Guardi, i tagli del governo alle amministrazioni sono stati tremendi, e questo pesa tanto. Però bisognava organizzarsi meglio. Dalla parte del Bisagno, sul Levante, non hanno previsto nulla. E dire che c’era l’allerta, dopo quello che è successo alle Cinque Terre. E poi, perché non hanno chiuso le scuole questa mattina?
Il sindaco replica che la chiusura avrebbe ingolfato la viabilità (“i genitori avrebbero portato i bimbi dai nonni”), e che “comunque tanta gente che era in giro si è potuta rifugiare nelle scuole”.
Sarà, ma in certe scuole per salvarsi sono dovuti arrivare al quarto piano. Se parliamo di viabilità che non funzionava, ma di chi è la colpa? Ricominciamo con lo scaricabarile dei politici. La pioggia sarà pure stata eccezionale, però a Genova le alluvioni non sono certo una novità. E si capisce: basta guardare come hanno deturpato le colline in 50 anni. Ma c’è un’altra cosa che mi preoccupa.
Ovvero?
L’indifferenza. Tanta gente ti dice: ‘ L’alluvione? Non mi ha toccato, quindi pazienza’. E non va bene, perché stare in una città significa condividere delle cose, partecipare alla vita di tutti.
Vede troppa indifferenza nella sua Genova?
Sì, anche tra i giovani. Qualche sera fa sono stato a una premiazione, a Pegli, e spiegavano che qui in città è molto peggiorata la situazione del volontariato per la pubblica assistenza.
Eppure quando ci fu un’altra alluvione nel 1970 furono proprio i giovani a rimettere in piedi la città.
Certo, io ero con loro in mezzo a quel fango. Pensi che al tempo volevano costruire il monumento al giovane, per celebrare quell’impegno. Ma oggi è diverso. I ragazzi sono scoraggia-ti, delusi. Non cercano più lavoro, sognano di andarsene altrove, all’estero.

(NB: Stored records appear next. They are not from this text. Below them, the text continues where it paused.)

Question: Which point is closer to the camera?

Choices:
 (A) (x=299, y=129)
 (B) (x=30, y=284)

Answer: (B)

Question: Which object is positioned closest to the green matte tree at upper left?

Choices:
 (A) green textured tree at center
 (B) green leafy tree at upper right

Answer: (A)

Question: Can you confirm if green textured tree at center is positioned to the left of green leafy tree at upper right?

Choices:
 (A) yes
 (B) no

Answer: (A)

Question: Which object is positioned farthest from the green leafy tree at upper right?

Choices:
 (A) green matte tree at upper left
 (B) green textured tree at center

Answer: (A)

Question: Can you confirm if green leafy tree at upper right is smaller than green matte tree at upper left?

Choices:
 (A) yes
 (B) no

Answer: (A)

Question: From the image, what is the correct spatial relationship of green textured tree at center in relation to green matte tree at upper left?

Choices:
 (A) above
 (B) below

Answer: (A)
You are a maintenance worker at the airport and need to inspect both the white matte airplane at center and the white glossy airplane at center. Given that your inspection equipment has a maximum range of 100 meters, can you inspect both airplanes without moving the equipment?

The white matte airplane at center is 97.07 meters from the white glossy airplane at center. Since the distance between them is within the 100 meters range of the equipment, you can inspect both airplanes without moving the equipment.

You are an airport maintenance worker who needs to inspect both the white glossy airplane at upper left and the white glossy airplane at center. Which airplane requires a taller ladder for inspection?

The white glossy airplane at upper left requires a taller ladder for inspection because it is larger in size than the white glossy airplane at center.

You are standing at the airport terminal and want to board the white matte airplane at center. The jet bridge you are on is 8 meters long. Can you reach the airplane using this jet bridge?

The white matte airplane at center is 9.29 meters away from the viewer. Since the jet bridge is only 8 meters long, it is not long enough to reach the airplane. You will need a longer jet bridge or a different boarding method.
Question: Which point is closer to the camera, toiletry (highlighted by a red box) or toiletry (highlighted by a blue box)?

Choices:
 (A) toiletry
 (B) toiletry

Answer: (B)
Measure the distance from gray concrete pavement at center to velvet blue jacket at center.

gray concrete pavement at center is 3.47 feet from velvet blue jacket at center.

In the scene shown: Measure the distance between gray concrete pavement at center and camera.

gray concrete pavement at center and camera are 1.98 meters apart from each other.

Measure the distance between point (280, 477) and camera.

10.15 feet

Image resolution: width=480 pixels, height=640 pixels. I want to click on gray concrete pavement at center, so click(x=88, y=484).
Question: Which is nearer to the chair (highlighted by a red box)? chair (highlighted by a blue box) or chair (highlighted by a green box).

E questa città è preda di una lenta eutanasia. Non c’è quel vento del cambiamento che soffia da qualche anno a Milano. Le persone e la politica si mobilitano solo per vietare. Per esempio, per impedire la costruzione della moschea.
Lei sembra mettere in correlazione l’alluvione con i problemi di Genova.
Penso che questo dramma faccia emergere le ferite della nostra città. Dobbiamo utilizzare quanto accaduto per un momento di riflessione, per guardarci dentro. Io voglio bene a Genova, è la mia città e la conosco molto bene. Ma dobbiamo tornare tutti a partecipare, ad aiutarci. Lo ripeto: la pioggia è stata eccezionale, ma la non-partecipazione è la normalità.
Ora come si riparte?
I ragazzi delle nostre comunità sono pronti ad aiutare, come sempre. Pur essendo stati emarginati in questa città, sono molto felici di aiutarla. Per loro, è uno stimolo a migliorarsi. In diversi sono già andati nelle Cinque Terre per aiutare la Protezione Civile. E poi abbiamo raccolto scorte e fondi. Lo faremo anche nella nostra Genova.
Don Gallo, cosa chiederebbe a Dio dopo un dramma come l’alluvione?
Gli chiederei perché non ha dato a Mosè l’ 11 ° comandamento: “Rispetta la natura”. Padre Zanotelli (missionario, ndr) me lo ripete sempre: la Bibbia è una contemplazione della natura e delle sue bellezze.